This morning's Wall Street Journal article about the lawsuit filed by members of the Robertson family against the University and four University-designated trustees of the Robertson Foundation relies heavily on materials submitted by members of the family in one of a series of pre-trial motions recently filed with the court. The University is beginning to prepare its response to this motion, which is due to be filed on March 6. The materials provided to the Journal by the Robertson family were selectively drawn from more than 215,000 pages of documents, 244 interrogatories, 78 depositions and some 18 experts' reports that have already been submitted in connection with this case, which is likely to be tried later this year. The issues in the lawsuit involve facts and events spanning more than 45 years. In due course the court will have access to the full record on all these issues, as it makes its judgments in this case.
The Journal did not report on recent motions that the University filed seeking summary judgment on several matters (see Jan. 9, 2006, release). One of those motions asks the court to confirm that in 2003 the Robertson Foundation's board properly exercised a power that the court previously ruled the board possesses to retain the Princeton University Investment Company as an additional layer of investment management for its $650 million endowment. As reported by the Journal, it was this decision, made after extensive review yet vigorously opposed by the Robertson family, that precipitated the lawsuit. In the first 18 months of PRINCO's engagement, the Robertson Foundation’s assets grew in value from $561 million to $653 million, a gain of more than 16 percent.
Another University motion asks the court to agree that trial testimony is not necessary to reject the efforts by current members of the Robertson family to overturn the decision by Charles and Marie Robertson in 1961 to designate Princeton University as the sole beneficiary of the Robertson Foundation. The governing documents of the Foundation explicitly dedicate the assets and income of the Foundation "to and for the use of Princeton University," for the support of the graduate program of the Woodrow Wilson School of Public and International Affairs, and provide that if the Foundation should ever be dissolved, its assets would be transferred to the University. In 1970, Charles Robertson, in his capacity as Foundation president, represented in writing to the Internal Revenue Service that the Foundation should be classified as a "supporting organization" of Princeton University because the Foundation is "operated exclusively for the benefit of Princeton," it was "controlled by Princeton," and these arrangements had been "agreed to by the donors."

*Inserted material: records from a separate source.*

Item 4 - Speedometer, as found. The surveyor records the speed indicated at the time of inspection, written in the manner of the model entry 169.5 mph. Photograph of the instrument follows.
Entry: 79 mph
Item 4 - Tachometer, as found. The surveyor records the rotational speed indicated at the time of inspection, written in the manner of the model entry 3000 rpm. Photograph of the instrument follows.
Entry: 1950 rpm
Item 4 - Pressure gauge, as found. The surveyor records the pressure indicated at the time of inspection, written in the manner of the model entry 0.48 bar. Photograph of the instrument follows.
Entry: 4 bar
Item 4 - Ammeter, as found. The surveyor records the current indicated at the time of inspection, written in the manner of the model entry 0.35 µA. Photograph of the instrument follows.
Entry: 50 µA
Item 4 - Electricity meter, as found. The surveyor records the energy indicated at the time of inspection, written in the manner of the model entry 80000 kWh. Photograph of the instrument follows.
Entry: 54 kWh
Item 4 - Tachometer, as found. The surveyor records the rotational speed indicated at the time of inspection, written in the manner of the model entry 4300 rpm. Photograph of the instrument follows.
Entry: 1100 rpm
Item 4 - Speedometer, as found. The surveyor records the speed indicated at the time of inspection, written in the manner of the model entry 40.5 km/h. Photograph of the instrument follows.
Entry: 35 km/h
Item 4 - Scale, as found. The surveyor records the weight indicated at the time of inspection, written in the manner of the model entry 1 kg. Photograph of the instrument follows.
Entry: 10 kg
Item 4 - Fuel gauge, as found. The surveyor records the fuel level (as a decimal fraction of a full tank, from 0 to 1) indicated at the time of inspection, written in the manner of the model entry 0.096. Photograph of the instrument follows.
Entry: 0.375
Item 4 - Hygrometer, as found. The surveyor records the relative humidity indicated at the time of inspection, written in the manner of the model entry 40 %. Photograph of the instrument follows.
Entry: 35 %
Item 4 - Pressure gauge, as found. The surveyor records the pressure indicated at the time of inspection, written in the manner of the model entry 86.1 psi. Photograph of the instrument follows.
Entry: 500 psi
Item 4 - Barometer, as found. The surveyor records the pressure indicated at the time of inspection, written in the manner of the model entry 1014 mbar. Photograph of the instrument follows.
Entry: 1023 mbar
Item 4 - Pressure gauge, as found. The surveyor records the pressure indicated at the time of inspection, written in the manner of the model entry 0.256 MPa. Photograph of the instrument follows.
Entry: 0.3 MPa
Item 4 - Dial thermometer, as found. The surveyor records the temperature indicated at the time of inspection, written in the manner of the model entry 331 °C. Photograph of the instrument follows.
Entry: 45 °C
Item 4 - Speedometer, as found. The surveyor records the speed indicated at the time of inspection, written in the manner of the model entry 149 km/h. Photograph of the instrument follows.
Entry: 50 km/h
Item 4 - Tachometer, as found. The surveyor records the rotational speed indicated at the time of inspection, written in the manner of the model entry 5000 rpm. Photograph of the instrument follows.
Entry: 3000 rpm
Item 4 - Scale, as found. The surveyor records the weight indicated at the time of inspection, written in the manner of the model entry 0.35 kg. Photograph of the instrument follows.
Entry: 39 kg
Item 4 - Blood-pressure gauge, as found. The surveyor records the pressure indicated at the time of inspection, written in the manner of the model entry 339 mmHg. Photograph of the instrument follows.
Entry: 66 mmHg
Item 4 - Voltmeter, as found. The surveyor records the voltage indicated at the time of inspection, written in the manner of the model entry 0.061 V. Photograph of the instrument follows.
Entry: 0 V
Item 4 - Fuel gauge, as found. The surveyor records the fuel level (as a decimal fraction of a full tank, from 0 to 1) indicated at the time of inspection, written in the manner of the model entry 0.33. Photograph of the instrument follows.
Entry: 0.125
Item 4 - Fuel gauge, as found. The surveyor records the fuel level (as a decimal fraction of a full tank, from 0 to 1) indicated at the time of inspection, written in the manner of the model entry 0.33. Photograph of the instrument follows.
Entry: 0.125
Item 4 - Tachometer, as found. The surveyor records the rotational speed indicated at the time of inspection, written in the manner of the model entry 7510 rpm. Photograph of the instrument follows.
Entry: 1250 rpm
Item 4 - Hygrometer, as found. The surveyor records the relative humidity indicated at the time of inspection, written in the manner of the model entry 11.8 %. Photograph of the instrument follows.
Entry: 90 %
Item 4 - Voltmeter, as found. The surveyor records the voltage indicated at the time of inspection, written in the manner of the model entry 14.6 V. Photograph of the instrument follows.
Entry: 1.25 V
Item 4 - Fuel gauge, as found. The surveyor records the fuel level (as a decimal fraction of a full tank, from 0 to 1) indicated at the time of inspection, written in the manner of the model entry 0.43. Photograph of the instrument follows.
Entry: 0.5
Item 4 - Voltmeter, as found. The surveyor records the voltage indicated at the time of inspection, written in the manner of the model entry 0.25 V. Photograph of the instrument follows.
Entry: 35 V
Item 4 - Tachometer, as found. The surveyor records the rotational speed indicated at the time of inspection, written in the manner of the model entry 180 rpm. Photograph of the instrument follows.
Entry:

Throughout its history, Princeton University has earned a reputation for developing excellent relationships with its donors, and for sustaining those relationships through diligent stewardship of their gifts. For most of the past 45 years, the trustees designated by the Robertson family and the trustees designated by the University worked effectively together, with members of the family participating in the governance of the Foundation and, as documents submitted to the court have shown, frequently commending the Woodrow Wilson School and the University for what has become one of the world's preeminent graduate programs in public and international affairs. The School is led by a dynamic dean, Anne-Marie Slaughter '80, herself an undergraduate alumna of the School, who has attracted some of the world’s leading scholars in the field of international affairs, has expanded the participation of front-line practitioners in the teaching and research programs of the School, and has initiated a number of new programs to place even more Wilson School graduates in federal government service. A report by Joseph S. Nye Jr., former dean of Harvard’s Kennedy School of Government, submitted on behalf of the University in this case concludes that "[a] s demonstrated by the words and actions of Princeton University President Shirley Tilghman and Woodrow Wilson School Dean Anne-Marie Slaughter, the University and School are fully committed to the mission of the Robertson Foundation and more than capable of fulfilling it."
All Foundation trustees agree that some aspects of historical Foundation and University practices need to be improved and that errors have been made over the years. Beginning with her first meeting as president of the Foundation, President Tilghman has significantly improved the Foundation's governance procedures and as errors are being found they are being corrected. These efforts are continuing, despite opposition by Robertson family members on essentially every matter brought before the board. Unfortunately, rather than work together to advance the Foundation's mission, members of the Robertson family have chosen to draw upon funds from a private foundation they control to pay for a lawsuit that is costing many millions of dollars.
While it is not possible to discuss in detail every allegation made as part of the lawsuit, it is worth clarifying an extensive reference in the Journal article to an endowment provided to the University in 1959 by the Danforth Foundation. The Journal based its reporting on a 2003 paper prepared by a former employee of the University that, unfortunately, contains numerous errors which are repeated in the article. The Danforth Foundation grant of $1 million, which has now grown to $25 million, was provided to support "academic and non-academic programs of a religious nature" at the University. As President Tilghman has reported to the Danforth Foundation, the earnings from this endowment have always been used solely for these purposes through the Department of Religion and the Office of Religious Life.